I start work/orientation tomorrow & I am legitly nervous. I am super depressed & anxious. All I want to do is stay home. I haven't left the house in awhile & I don't know what is going on. I just want to be normal & have the energy to go to work!

I'm beyond terrified to start my new position as well. I'm trying to play it cool, but it takes everything I have to get up just thinking about it (and I don't start for a few weeks).

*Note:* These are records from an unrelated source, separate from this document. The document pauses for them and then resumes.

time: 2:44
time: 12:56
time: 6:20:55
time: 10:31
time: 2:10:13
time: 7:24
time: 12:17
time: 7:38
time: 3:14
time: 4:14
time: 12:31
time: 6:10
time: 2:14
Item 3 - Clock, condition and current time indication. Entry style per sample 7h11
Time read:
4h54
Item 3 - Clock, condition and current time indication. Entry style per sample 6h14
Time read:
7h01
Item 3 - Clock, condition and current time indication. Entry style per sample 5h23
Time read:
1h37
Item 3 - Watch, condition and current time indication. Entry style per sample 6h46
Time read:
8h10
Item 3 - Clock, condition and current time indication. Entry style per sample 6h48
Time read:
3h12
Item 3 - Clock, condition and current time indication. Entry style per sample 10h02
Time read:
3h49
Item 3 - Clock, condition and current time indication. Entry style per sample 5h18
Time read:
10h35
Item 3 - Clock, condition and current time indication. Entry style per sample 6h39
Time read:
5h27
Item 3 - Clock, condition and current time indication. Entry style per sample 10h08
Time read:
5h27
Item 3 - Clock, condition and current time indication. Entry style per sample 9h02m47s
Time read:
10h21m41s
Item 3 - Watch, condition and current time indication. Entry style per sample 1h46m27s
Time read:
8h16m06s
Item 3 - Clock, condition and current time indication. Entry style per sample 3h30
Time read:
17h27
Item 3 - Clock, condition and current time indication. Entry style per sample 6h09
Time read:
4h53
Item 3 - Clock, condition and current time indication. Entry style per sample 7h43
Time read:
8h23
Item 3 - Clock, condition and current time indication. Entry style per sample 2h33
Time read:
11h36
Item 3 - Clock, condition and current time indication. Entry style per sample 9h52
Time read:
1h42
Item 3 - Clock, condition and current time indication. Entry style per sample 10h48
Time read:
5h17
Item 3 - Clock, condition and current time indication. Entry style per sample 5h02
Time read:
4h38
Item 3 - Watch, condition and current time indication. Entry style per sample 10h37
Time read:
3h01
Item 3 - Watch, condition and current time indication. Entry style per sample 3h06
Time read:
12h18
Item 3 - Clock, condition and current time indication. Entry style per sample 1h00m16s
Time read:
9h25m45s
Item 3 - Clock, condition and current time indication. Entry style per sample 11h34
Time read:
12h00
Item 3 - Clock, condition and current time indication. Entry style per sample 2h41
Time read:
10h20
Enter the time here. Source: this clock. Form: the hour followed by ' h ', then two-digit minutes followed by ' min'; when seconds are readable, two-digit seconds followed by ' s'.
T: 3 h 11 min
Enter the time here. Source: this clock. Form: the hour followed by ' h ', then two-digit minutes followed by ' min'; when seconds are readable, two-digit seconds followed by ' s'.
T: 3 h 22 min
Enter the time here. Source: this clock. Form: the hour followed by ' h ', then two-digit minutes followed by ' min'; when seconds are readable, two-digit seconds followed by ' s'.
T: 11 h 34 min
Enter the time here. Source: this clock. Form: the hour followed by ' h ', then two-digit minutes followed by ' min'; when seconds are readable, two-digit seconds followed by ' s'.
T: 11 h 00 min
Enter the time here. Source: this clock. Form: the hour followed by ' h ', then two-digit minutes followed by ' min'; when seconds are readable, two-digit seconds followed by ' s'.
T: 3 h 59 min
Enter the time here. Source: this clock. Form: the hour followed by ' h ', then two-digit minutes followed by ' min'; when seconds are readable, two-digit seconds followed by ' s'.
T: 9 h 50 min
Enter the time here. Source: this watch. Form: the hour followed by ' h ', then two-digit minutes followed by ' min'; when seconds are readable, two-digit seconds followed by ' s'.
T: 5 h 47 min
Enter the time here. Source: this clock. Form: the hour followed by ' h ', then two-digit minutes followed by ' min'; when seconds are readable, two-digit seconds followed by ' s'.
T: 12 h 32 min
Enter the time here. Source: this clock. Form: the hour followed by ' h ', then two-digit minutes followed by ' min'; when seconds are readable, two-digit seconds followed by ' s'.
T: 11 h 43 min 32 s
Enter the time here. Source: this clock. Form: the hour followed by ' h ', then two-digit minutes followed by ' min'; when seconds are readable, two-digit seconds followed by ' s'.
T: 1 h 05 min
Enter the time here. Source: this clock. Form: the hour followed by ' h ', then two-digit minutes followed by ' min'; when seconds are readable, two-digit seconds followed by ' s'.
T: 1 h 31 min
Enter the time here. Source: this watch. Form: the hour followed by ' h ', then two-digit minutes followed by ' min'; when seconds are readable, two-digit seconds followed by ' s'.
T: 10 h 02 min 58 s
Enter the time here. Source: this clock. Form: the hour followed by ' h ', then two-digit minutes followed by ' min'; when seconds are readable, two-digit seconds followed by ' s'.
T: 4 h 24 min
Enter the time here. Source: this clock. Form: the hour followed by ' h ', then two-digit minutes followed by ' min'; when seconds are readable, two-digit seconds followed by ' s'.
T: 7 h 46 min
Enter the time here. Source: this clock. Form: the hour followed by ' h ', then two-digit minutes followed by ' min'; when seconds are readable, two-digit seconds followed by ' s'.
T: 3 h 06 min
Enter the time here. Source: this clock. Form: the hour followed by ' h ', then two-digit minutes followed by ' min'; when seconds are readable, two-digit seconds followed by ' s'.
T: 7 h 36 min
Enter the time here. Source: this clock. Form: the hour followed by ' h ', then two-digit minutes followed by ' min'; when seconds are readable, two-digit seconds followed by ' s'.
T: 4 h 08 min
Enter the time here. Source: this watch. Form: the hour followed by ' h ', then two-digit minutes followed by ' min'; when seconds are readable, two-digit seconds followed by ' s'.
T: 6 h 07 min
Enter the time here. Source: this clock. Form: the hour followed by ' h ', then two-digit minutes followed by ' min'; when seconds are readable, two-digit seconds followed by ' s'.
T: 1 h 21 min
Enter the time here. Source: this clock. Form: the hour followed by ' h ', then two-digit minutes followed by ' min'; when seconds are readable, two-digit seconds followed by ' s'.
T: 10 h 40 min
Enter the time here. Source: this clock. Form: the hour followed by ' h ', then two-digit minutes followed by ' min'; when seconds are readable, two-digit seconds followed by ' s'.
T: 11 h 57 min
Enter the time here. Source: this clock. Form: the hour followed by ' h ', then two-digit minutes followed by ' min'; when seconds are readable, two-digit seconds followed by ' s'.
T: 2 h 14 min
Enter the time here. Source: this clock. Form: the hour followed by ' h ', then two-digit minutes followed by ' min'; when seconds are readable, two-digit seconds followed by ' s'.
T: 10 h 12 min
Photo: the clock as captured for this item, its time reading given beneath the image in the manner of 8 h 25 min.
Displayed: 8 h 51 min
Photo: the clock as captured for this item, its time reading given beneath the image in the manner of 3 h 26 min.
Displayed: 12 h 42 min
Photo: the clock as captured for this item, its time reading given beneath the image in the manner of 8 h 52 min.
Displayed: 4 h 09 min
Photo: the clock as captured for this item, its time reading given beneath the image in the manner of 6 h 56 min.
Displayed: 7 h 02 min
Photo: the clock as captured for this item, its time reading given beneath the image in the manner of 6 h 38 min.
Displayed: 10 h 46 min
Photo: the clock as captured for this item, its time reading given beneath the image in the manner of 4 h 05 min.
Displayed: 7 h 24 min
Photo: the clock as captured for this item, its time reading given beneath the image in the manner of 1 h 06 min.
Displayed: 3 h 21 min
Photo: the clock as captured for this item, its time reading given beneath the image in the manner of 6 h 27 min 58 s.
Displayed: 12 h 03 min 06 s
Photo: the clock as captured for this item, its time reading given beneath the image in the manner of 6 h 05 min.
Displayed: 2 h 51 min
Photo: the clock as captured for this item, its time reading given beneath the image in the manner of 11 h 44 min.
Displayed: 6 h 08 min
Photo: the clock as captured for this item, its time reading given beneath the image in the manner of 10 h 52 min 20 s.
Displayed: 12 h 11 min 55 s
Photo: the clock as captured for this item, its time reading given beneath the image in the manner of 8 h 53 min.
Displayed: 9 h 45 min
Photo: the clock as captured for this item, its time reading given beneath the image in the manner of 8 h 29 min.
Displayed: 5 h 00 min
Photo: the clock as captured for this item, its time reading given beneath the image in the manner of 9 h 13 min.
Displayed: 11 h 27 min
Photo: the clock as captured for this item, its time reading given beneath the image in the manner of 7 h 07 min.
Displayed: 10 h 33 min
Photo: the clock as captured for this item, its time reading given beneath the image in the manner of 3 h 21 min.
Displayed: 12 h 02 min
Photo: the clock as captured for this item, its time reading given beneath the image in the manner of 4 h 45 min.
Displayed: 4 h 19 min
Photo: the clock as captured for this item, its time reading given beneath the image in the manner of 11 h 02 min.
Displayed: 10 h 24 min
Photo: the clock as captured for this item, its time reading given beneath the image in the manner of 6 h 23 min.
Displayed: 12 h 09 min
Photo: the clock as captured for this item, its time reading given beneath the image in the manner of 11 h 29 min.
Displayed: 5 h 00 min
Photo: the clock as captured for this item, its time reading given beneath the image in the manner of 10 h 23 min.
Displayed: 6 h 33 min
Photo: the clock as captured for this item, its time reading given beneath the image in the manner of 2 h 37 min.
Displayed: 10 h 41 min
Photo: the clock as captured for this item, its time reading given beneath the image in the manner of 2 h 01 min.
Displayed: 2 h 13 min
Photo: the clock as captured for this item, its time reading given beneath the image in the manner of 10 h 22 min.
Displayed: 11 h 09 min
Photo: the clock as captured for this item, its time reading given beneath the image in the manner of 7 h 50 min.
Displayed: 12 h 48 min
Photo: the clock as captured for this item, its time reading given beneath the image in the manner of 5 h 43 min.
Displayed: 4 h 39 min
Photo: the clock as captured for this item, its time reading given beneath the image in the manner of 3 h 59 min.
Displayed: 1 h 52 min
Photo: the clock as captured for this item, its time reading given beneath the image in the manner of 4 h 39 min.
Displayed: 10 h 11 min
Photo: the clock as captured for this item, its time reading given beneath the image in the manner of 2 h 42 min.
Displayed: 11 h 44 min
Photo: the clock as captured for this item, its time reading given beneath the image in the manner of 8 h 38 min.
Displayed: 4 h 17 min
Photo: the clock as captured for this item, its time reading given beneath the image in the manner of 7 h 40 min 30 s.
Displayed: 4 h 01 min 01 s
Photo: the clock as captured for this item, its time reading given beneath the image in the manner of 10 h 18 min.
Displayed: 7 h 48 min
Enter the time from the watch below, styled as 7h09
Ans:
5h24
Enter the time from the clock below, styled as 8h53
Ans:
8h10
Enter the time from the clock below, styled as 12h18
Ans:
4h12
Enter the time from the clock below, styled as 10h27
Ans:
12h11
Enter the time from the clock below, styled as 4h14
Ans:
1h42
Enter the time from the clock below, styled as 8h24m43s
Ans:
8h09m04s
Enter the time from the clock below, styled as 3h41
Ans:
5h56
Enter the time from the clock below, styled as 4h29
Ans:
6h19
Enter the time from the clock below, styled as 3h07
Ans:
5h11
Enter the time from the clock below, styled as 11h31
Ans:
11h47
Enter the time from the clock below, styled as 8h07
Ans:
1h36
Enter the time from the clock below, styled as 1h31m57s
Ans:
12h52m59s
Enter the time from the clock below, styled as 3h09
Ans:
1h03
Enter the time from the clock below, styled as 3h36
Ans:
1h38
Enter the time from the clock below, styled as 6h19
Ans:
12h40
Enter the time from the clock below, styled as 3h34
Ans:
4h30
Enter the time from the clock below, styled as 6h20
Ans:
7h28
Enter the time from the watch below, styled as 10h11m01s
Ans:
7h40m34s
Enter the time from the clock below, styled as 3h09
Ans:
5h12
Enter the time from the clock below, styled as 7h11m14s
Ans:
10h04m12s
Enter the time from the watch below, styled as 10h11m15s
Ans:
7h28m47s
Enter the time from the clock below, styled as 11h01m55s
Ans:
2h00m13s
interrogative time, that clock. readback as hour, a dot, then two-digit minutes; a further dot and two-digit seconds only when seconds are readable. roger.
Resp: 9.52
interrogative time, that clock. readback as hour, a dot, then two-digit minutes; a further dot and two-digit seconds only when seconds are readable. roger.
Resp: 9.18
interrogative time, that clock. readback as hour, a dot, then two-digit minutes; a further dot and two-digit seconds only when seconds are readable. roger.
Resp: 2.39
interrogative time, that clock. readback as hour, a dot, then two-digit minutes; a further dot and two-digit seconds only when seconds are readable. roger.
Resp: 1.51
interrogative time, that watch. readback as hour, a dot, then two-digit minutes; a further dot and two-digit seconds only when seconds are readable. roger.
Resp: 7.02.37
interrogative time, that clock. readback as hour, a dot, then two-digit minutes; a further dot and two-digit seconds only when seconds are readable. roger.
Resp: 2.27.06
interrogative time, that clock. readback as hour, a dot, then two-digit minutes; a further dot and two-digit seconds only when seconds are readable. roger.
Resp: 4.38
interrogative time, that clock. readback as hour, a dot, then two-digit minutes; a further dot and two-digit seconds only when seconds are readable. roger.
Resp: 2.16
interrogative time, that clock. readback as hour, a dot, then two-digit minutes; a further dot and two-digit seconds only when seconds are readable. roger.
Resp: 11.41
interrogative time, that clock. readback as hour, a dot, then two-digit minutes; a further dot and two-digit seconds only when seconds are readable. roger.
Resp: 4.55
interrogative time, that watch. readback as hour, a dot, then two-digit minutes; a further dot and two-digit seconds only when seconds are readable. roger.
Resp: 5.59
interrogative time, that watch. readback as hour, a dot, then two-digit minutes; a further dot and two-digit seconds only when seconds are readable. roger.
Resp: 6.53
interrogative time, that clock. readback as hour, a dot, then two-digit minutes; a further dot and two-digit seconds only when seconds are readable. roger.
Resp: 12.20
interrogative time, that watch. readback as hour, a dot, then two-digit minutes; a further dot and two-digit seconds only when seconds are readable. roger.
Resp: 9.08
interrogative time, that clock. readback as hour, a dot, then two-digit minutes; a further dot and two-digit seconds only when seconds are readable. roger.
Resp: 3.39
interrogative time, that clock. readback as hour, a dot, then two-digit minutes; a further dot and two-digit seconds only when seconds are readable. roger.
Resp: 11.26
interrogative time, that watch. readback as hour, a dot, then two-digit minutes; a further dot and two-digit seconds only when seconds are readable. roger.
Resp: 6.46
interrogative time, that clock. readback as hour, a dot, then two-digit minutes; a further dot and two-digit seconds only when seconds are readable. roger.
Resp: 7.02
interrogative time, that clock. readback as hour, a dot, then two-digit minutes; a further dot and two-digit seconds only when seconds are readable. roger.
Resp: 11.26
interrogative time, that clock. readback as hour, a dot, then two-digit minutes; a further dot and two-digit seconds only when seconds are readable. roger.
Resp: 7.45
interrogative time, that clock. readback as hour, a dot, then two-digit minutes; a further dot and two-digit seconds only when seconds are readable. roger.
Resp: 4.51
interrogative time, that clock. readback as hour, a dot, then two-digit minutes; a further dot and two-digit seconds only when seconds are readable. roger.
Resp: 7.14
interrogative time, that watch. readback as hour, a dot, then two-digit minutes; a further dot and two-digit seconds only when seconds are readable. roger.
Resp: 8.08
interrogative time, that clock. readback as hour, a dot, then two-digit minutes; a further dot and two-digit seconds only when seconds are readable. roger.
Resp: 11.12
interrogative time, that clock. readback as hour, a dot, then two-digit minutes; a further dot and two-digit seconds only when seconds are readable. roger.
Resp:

I hope you find out you enjoy your new employer and position. Good luck!!

Know you always have us to vent to, lean on, cry to. I know we can't fix it, but venting can help.

(Hugs)

Specializes in critical care.
ixchel aka ee-Shell: I love you.

I've gotten some flack from some posters crawling out of the woodwork who don't seem to know how deep this place goes for so many of us. To those posters I say, look around. There are amazing people here. Thank you for the shout out, but our little core group, which RULES (you, D, Ood and Shadow) plus my GIRLS (and guys :blink:) have saved my sanity during this past year more than you can know.

ixchel, despite your young years, you always teach me and make me look schtuff up. Another poster here in another thread said we are here to learn from each other. I said I was here for my friends. I owe her an apology, because I do both.

I've learned that not everyone trusts nurses, and it kind of hurts.

I've learned that English Canada does not like French Canada. This is anecdotal.

BTW, have you seen Canada's PM? Good lord.

Image from http://images.indianexpress.com/2015/10/canada.jpg.

I learned Jahi... *smh*

I've learned that I don't need a CT scan to Dx a concussion. The SOUND of 2 lax helmets clashing is enough. Chase me away all you want, other team's AT, I know I'm right.

I've learned you guys need a witness for insulin now, and that bugs me out.

Farawyn, (((hugs))) Not sure what I'd do without you!